Stationed in the West Bank, Tom said, he and his fellow soldiers often encountered people throwing stones and Molotov cocktails at the Israelis.

He told of an incident when he was sent to arrest a Palestinian man who was threatening to kill Jews. Tom found him sitting in a basement, swords and knives arrayed on a table in front of him. 

As they left, the Palestinian’s tearful mother called out after him to be safe. When Tom questioned him in Arabic about why he would take actions that so obviously brought pain to his mother, the reply astonished him.

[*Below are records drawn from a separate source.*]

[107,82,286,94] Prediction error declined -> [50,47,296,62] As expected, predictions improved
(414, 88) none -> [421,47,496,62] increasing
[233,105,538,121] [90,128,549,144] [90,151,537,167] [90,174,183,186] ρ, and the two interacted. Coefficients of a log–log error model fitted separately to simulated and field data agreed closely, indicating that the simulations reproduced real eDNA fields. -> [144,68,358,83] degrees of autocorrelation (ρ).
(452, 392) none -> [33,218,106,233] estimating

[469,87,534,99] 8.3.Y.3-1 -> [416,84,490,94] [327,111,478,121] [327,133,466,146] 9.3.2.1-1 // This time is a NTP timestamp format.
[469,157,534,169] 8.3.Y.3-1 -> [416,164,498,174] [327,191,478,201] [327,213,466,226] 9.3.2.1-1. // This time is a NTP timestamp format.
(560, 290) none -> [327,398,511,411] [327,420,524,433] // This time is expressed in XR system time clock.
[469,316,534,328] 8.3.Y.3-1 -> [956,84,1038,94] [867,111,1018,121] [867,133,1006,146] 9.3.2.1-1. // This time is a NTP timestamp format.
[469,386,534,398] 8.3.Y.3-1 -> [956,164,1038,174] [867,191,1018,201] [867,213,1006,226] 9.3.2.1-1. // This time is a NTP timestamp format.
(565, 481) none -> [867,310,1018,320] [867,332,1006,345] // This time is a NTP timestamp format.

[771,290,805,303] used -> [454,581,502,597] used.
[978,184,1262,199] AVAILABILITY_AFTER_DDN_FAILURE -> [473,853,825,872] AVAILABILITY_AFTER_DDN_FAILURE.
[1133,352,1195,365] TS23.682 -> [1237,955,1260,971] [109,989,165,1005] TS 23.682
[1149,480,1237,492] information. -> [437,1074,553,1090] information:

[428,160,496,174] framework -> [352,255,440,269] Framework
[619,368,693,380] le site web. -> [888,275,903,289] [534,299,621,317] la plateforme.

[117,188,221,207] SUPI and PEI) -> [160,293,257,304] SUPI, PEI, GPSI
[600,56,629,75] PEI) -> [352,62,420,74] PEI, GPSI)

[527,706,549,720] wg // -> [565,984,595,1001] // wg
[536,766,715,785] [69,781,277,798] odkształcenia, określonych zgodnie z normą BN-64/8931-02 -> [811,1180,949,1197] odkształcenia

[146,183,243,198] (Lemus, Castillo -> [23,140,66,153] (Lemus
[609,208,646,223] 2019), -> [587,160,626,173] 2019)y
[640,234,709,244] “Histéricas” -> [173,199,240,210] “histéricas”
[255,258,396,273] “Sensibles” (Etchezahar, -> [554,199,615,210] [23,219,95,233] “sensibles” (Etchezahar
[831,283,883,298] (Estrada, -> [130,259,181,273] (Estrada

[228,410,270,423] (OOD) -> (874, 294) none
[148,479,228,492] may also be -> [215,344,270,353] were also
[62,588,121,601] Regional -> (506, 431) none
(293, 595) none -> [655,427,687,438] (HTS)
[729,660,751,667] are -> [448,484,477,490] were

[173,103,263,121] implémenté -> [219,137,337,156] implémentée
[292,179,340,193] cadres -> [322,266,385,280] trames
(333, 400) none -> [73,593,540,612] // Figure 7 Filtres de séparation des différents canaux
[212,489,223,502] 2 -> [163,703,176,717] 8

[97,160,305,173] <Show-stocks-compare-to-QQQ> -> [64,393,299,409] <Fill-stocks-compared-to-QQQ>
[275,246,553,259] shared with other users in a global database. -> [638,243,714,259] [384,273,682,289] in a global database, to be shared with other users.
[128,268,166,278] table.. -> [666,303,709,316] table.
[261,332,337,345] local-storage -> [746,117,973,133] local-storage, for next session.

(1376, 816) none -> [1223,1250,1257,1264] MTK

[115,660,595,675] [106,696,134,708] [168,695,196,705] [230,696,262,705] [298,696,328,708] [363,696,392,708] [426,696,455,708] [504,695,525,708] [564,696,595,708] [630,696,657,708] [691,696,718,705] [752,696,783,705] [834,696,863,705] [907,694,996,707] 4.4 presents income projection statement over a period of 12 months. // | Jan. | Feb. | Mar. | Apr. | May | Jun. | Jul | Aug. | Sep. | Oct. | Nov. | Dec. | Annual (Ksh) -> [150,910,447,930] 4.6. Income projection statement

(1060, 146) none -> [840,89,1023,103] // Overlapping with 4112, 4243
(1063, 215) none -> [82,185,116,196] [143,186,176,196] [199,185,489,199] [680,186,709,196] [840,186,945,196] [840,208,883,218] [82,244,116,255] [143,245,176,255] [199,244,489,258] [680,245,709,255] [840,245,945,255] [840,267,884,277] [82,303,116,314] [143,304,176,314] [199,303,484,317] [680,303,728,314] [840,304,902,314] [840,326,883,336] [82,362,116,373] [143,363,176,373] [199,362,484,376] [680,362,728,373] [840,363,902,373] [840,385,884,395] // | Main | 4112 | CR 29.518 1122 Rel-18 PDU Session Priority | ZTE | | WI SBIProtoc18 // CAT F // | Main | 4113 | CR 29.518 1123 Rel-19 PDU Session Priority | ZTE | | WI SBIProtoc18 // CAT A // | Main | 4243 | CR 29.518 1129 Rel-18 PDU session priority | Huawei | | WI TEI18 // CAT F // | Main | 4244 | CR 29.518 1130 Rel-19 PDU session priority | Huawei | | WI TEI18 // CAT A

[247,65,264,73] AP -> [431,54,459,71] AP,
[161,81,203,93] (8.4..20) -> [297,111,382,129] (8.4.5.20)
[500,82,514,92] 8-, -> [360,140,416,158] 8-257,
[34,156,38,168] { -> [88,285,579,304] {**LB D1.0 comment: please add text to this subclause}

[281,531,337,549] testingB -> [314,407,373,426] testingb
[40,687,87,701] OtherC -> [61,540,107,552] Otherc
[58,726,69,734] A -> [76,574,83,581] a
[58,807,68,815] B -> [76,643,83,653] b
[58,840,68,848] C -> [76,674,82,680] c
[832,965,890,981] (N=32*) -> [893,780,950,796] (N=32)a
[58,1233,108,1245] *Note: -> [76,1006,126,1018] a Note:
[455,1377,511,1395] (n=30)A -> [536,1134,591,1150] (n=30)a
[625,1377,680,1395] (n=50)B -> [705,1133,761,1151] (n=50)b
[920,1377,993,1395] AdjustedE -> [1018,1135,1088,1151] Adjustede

The prisoner told him that as an Israeli, Tom was free and had a decent life, but that the Palestinian Authority (PA) had little concern for its people. By going to jail, the man said, he would be a hero and his family would get a larger stipend from the PA than he could make working. 

Tom quashed any notion that Israeli soldiers mistreat Palestinians.

“There were times we faced danger because they were throwing stones and we were ordered to stand still because there were small children around,” he said. “We were told not to act and to stand down.”

Karen was originally slated to be a drill sergeant, but was injured in basic training and instead was placed in an elite paratrooper unit as a commander’s assistant. She served at the Israel-Gaza border for six months, often coming under rocket fire from Hamas. 

Today, she works with Jewish and Arab youngsters, teaching them to play soccer through a program at the Peres Center for Peace. And, she said, she’s become “the coolest cat lady in Israel” by fostering animals and volunteering at a shelter. 

Karen said she would someday like to be an emissary for Israel, fulfilling the goal of promoting Israel, much like the work she was doing on her StandWithUs trip.